China’s growth rate has an average of 10% in the past 30 years. Its annual exports are over $2.34 trillion. The foreign exchange reserves of China are more than $3.3 trillion. In additional foreign exchange assets, China holds $200-400 billion although they are not categorized as part of the foreign exchange reserves of the country. China is the highest primary energy consumer in the world followed by the U.S. China relies heavily on indigenous coal, which fulfils more than 65% of the energy needs of the country.

China has a population of more than 1.3 billion, the largest in the world. The country is self-sufficient in food and feeds almost 22% of the total world population. It controls approximately 10% of arable land of the world. The biggest impediment to China’s economic growth has always been the gigantic size of its population, which is being controlled by following the policy of one child per family.

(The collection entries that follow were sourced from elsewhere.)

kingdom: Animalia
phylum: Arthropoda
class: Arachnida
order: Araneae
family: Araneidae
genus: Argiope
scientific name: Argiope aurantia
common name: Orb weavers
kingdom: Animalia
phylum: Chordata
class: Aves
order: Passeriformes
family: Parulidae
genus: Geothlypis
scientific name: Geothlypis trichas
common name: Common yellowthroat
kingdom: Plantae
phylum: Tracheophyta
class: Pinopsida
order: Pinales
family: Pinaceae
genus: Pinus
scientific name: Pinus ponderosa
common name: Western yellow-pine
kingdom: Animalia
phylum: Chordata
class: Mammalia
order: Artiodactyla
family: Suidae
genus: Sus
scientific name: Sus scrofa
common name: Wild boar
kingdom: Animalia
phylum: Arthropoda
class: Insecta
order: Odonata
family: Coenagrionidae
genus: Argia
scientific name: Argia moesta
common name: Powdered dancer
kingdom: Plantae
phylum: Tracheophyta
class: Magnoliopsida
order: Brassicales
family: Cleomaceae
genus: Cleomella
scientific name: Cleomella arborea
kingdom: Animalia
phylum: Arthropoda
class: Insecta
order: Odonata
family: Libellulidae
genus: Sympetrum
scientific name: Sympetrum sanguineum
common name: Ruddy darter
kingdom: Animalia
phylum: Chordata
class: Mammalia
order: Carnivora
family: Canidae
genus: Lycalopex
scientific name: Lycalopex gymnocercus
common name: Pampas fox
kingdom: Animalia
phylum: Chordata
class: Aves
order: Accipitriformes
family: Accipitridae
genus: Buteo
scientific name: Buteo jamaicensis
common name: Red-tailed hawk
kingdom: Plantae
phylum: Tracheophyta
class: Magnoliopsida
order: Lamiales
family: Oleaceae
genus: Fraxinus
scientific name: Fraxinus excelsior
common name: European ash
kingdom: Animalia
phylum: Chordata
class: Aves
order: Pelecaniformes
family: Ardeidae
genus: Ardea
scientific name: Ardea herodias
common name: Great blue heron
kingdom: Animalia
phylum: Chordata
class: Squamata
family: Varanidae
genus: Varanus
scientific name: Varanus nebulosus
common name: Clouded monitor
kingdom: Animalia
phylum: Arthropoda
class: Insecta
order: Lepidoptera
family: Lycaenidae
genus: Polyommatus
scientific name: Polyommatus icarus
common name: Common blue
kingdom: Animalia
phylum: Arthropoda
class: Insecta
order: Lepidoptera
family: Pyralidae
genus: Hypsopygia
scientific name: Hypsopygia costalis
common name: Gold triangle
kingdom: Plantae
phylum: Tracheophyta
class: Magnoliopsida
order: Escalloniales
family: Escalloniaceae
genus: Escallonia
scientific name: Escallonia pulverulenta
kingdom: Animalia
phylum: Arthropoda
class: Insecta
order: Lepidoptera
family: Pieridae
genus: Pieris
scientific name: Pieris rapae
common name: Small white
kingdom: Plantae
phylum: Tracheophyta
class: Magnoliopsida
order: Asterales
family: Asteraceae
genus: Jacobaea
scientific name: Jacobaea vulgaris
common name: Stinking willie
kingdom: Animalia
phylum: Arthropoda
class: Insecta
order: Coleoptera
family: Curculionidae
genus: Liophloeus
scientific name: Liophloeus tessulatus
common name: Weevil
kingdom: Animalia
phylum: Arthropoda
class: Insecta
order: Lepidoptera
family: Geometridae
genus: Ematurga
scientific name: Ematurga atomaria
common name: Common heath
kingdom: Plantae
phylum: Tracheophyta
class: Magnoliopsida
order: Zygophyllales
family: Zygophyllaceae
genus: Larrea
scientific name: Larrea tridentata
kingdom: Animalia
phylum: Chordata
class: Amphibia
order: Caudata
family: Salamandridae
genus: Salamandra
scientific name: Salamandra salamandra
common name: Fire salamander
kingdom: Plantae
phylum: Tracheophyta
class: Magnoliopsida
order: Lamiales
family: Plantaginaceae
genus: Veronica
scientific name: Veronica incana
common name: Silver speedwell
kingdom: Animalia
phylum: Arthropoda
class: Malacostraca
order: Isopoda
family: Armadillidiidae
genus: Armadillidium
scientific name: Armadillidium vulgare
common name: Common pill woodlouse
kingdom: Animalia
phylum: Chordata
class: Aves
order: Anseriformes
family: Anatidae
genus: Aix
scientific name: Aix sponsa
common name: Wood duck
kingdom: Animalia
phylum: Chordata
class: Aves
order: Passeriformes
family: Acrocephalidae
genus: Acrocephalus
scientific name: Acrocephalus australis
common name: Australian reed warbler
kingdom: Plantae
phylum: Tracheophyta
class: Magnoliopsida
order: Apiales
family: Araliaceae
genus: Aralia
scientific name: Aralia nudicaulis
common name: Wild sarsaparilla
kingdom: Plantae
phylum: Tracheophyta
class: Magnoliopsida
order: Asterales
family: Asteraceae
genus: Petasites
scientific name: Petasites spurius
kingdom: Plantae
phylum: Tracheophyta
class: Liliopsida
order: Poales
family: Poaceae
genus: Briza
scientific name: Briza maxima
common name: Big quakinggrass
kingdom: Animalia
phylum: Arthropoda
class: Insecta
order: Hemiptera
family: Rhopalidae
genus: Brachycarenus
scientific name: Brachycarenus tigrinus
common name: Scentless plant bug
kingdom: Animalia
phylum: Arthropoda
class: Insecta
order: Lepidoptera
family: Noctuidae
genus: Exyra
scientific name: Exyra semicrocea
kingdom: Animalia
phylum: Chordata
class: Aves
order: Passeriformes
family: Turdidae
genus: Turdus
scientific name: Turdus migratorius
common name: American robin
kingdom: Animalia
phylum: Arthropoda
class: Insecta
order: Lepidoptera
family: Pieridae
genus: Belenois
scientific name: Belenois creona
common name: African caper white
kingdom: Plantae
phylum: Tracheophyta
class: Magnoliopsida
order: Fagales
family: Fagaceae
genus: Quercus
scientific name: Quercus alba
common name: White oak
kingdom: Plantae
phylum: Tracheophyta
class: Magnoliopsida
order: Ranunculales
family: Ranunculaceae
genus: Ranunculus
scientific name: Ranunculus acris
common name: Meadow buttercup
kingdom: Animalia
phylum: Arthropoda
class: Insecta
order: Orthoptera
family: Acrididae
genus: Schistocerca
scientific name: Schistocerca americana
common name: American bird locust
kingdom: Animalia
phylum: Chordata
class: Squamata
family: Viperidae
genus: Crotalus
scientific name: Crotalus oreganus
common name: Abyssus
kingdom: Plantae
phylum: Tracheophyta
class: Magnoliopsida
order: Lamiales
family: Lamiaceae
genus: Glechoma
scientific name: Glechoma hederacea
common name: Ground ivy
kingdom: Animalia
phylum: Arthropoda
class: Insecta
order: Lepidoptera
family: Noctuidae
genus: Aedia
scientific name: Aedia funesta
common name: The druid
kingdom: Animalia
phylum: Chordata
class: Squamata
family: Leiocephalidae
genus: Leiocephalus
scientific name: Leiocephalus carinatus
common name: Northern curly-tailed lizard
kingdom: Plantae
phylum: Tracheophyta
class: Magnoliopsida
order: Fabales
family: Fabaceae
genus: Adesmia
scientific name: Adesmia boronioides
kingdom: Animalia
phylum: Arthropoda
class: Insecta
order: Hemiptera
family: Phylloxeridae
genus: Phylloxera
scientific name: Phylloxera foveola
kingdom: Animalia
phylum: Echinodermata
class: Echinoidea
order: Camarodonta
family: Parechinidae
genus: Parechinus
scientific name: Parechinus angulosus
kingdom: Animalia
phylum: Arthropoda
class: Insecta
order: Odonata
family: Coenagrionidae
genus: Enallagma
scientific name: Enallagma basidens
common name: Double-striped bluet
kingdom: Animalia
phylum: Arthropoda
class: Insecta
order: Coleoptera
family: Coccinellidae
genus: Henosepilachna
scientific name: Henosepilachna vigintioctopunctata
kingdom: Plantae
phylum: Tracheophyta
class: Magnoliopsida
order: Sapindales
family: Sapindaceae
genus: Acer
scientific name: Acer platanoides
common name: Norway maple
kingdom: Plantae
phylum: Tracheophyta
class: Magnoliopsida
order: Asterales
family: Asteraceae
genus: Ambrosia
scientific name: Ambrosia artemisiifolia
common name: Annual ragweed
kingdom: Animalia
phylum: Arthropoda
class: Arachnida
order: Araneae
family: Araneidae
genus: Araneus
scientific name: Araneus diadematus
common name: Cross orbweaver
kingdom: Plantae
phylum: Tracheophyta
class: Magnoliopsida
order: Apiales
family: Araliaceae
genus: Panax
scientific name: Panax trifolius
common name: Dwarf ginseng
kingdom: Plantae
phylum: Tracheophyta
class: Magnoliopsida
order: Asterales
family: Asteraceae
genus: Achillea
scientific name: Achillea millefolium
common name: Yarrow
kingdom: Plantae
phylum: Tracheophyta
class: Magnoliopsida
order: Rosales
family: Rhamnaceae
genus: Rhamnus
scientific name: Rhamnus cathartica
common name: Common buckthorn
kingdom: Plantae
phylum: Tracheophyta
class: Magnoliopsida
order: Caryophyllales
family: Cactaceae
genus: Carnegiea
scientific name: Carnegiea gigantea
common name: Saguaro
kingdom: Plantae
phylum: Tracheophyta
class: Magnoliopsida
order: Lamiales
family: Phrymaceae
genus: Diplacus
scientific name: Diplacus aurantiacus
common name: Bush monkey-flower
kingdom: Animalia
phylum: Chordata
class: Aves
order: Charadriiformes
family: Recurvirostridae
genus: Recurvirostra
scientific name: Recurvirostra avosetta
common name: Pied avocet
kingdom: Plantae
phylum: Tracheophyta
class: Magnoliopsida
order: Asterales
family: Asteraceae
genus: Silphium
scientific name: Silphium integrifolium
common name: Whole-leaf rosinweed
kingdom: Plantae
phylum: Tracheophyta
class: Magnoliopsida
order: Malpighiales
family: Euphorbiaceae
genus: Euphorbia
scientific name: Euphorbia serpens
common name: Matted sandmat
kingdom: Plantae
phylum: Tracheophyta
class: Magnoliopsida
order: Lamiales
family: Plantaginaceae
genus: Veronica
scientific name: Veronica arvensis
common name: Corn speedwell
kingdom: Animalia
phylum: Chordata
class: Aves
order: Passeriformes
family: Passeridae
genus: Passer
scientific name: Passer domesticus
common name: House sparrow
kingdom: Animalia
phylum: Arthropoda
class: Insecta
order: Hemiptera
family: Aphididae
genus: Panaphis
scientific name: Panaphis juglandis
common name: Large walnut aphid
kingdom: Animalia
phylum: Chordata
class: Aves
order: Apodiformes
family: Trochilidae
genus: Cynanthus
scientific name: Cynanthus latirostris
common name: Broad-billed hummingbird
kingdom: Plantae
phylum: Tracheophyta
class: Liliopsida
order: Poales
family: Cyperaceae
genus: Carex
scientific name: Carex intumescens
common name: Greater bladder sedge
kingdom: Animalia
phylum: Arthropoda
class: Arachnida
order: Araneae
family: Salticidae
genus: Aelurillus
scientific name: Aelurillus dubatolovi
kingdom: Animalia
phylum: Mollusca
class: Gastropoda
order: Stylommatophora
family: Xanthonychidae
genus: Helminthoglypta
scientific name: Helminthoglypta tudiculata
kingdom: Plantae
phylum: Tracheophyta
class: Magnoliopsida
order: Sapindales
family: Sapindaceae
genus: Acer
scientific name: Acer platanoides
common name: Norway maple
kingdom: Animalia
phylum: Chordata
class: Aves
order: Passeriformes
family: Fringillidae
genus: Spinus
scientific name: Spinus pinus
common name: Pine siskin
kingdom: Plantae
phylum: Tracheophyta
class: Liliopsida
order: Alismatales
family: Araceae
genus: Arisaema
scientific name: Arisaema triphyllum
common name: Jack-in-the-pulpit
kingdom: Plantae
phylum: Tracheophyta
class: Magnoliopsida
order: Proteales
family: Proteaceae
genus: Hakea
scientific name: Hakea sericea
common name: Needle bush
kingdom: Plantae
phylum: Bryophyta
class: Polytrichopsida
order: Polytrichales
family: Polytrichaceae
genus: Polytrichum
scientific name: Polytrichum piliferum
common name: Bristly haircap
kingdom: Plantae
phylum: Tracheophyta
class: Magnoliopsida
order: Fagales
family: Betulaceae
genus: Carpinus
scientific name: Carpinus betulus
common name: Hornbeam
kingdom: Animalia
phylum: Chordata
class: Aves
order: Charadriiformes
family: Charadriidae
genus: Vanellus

China’s journey towards economic development and stability began following the communist revolution, which was led by the founding father of the country Mao Zedong. China today is no more a radical communist country. It is both a socialist tortoise and a capitalist hare at the same time. Despite nationalizing most of its state owned enterprises, China, unlike the U.S., has not produced a hyperactive class of multi-billionaires.

America’s GDP growth rate, on the other hand, has remained below 2% in the past 10 years. Despite a comparatively very low growth rate, USA’s economy is the world’s largest and most technologically advanced. The country is home to some of the biggest corporations in the world like Apple (

AAPL, Financial), Microsoft (MSFT, Financial) and Google (GOOG, Financial)(GOOGL, Financial). Technologically, the U.S. economy is the best. U.S. corporations spend billions of dollars on research and development annually. In terms of quality, U.S.-produced goods are far superior to those produced in China. The world has nothing to match the U.S. financial markets. The U.S. is more sophisticated and modern than the financial markets of any other country in the world.

China’s impressive growth rates can be attributed to its increased efficiency and productivity more than capital investment. The political and economic reforms initiated by the Chinese government from time to time have contributed a great deal in transforming a poorly performing Chinese economy into a dynamic and progressive one. The GDP growth in 2015-16 in China and the U.S. is estimated by the International Monetary Fund to be 7% and 3.5% respectively.

As China tries to play catch-up with the U.S. economy, the authorities are putting much emphasis on international trade in an effort to bring as much foreign exchange as possible into the country seeing that the U.S. greenback is doing so well, especially globally. With global competition heating up, especially between China and the U.S., one can only wait and see which economy will come out on top.